:: HOW TO COMPLETE THIS TASK ::
Output the lines of the records exactly, from the first through the one containing "This is a bug-fix minor release.". Omit all pictures.

● ● ●

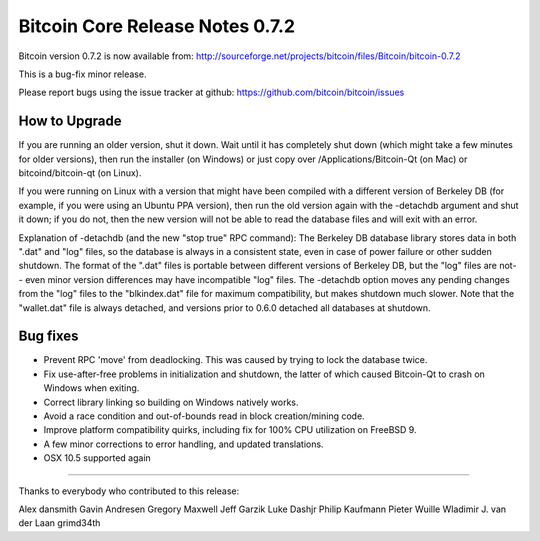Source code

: Bitcoin Core Release Notes 0.7.2
================================

Bitcoin version 0.7.2 is now available from:
http://sourceforge.net/projects/bitcoin/files/Bitcoin/bitcoin-0.7.2

This is a bug-fix minor release.

Please report bugs using the issue tracker at github:
https://github.com/bitcoin/bitcoin/issues

How to Upgrade
--------------

If you are running an older version, shut it down. Wait until it has
completely shut down (which might take a few minutes for older
versions), then run the installer (on Windows) or just copy over
/Applications/Bitcoin-Qt (on Mac) or bitcoind/bitcoin-qt (on Linux).

If you were running on Linux with a version that might have been
compiled with a different version of Berkeley DB (for example, if you
were using an Ubuntu PPA version), then run the old version again with
the -detachdb argument and shut it down; if you do not, then the new
version will not be able to read the database files and will exit with
an error.

Explanation of -detachdb (and the new "stop true" RPC command): The
Berkeley DB database library stores data in both ".dat" and "log" files,
so the database is always in a consistent state, even in case of power
failure or other sudden shutdown. The format of the ".dat" files is
portable between different versions of Berkeley DB, but the "log" files
are not-- even minor version differences may have incompatible "log"
files. The -detachdb option moves any pending changes from the "log"
files to the "blkindex.dat" file for maximum compatibility, but makes
shutdown much slower. Note that the "wallet.dat" file is always
detached, and versions prior to 0.6.0 detached all databases at
shutdown.

Bug fixes
---------

-  Prevent RPC 'move' from deadlocking. This was caused by trying to
   lock the database twice.

-  Fix use-after-free problems in initialization and shutdown, the
   latter of which caused Bitcoin-Qt to crash on Windows when exiting.

-  Correct library linking so building on Windows natively works.

-  Avoid a race condition and out-of-bounds read in block
   creation/mining code.

-  Improve platform compatibility quirks, including fix for 100% CPU
   utilization on FreeBSD 9.

-  A few minor corrections to error handling, and updated translations.

-  OSX 10.5 supported again

--------------

Thanks to everybody who contributed to this release:

Alex dansmith Gavin Andresen Gregory Maxwell Jeff Garzik Luke Dashjr
Philip Kaufmann Pieter Wuille Wladimir J. van der Laan grimd34th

● ● ●

:: OUTPUT BELOW ::
Source code

: Bitcoin Core Release Notes 0.7.2
================================

Bitcoin version 0.7.2 is now available from:
http://sourceforge.net/projects/bitcoin/files/Bitcoin/bitcoin-0.7.2

This is a bug-fix minor release.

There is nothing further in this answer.